Aim of the task »
Put each line of the listing below into a Markdown table with the columns Row and Listing line, numbering the rows and omitting blank lines.

Records to process »
----------------------------------------
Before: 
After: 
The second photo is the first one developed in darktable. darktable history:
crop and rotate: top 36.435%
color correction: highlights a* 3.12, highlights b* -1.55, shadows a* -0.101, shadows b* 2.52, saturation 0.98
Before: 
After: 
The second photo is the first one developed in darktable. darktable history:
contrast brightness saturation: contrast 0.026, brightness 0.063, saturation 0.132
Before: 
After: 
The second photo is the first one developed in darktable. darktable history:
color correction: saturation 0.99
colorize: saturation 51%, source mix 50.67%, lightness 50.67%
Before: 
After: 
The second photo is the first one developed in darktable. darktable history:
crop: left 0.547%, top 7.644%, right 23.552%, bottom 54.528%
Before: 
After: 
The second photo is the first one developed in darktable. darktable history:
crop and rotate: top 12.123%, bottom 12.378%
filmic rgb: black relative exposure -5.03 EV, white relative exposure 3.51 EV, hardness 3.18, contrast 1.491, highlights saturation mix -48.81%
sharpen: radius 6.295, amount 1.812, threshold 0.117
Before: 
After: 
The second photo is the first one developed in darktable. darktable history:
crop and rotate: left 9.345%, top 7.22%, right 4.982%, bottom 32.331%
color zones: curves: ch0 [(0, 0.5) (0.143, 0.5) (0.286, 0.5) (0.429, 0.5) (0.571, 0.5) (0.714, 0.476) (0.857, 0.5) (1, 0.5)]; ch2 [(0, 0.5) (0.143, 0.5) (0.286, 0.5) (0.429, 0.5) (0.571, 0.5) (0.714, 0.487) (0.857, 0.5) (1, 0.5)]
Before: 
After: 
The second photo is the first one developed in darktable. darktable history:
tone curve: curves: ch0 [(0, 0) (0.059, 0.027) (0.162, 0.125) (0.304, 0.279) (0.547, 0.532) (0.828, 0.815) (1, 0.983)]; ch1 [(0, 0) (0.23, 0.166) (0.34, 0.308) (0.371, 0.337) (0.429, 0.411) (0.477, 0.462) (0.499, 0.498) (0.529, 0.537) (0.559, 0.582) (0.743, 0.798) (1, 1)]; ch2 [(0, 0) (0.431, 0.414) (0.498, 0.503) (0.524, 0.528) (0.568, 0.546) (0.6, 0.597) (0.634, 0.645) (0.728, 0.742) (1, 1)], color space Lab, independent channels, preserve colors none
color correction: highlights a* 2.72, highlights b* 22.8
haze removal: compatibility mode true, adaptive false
----------------------------------------
Output for this exercise »
| Row | Listing line |
|---|---|
| 1 | Before:  |
| 2 | After:  |
| 3 | The second photo is the first one developed in darktable. darktable history: |
| 4 | crop and rotate: top 36.435% |
| 5 | color correction: highlights a* 3.12, highlights b* -1.55, shadows a* -0.101, shadows b* 2.52, saturation 0.98 |
| 6 | Before:  |
| 7 | After:  |
| 8 | The second photo is the first one developed in darktable. darktable history: |
| 9 | contrast brightness saturation: contrast 0.026, brightness 0.063, saturation 0.132 |
| 10 | Before:  |
| 11 | After:  |
| 12 | The second photo is the first one developed in darktable. darktable history: |
| 13 | color correction: saturation 0.99 |
| 14 | colorize: saturation 51%, source mix 50.67%, lightness 50.67% |
| 15 | Before:  |
| 16 | After:  |
| 17 | The second photo is the first one developed in darktable. darktable history: |
| 18 | crop: left 0.547%, top 7.644%, right 23.552%, bottom 54.528% |
| 19 | Before:  |
| 20 | After:  |
| 21 | The second photo is the first one developed in darktable. darktable history: |
| 22 | crop and rotate: top 12.123%, bottom 12.378% |
| 23 | filmic rgb: black relative exposure -5.03 EV, white relative exposure 3.51 EV, hardness 3.18, contrast 1.491, highlights saturation mix -48.81% |
| 24 | sharpen: radius 6.295, amount 1.812, threshold 0.117 |
| 25 | Before:  |
| 26 | After:  |
| 27 | The second photo is the first one developed in darktable. darktable history: |
| 28 | crop and rotate: left 9.345%, top 7.22%, right 4.982%, bottom 32.331% |
| 29 | color zones: curves: ch0 [(0, 0.5) (0.143, 0.5) (0.286, 0.5) (0.429, 0.5) (0.571, 0.5) (0.714, 0.476) (0.857, 0.5) (1, 0.5)]; ch2 [(0, 0.5) (0.143, 0.5) (0.286, 0.5) (0.429, 0.5) (0.571, 0.5) (0.714, 0.487) (0.857, 0.5) (1, 0.5)] |
| 30 | Before:  |
| 31 | After:  |
| 32 | The second photo is the first one developed in darktable. darktable history: |
| 33 | tone curve: curves: ch0 [(0, 0) (0.059, 0.027) (0.162, 0.125) (0.304, 0.279) (0.547, 0.532) (0.828, 0.815) (1, 0.983)]; ch1 [(0, 0) (0.23, 0.166) (0.34, 0.308) (0.371, 0.337) (0.429, 0.411) (0.477, 0.462) (0.499, 0.498) (0.529, 0.537) (0.559, 0.582) (0.743, 0.798) (1, 1)]; ch2 [(0, 0) (0.431, 0.414) (0.498, 0.503) (0.524, 0.528) (0.568, 0.546) (0.6, 0.597) (0.634, 0.645) (0.728, 0.742) (1, 1)], color space Lab, independent channels, preserve colors none |
| 34 | color correction: highlights a* 2.72, highlights b* 22.8 |
| 35 | haze removal: compatibility mode true, adaptive false |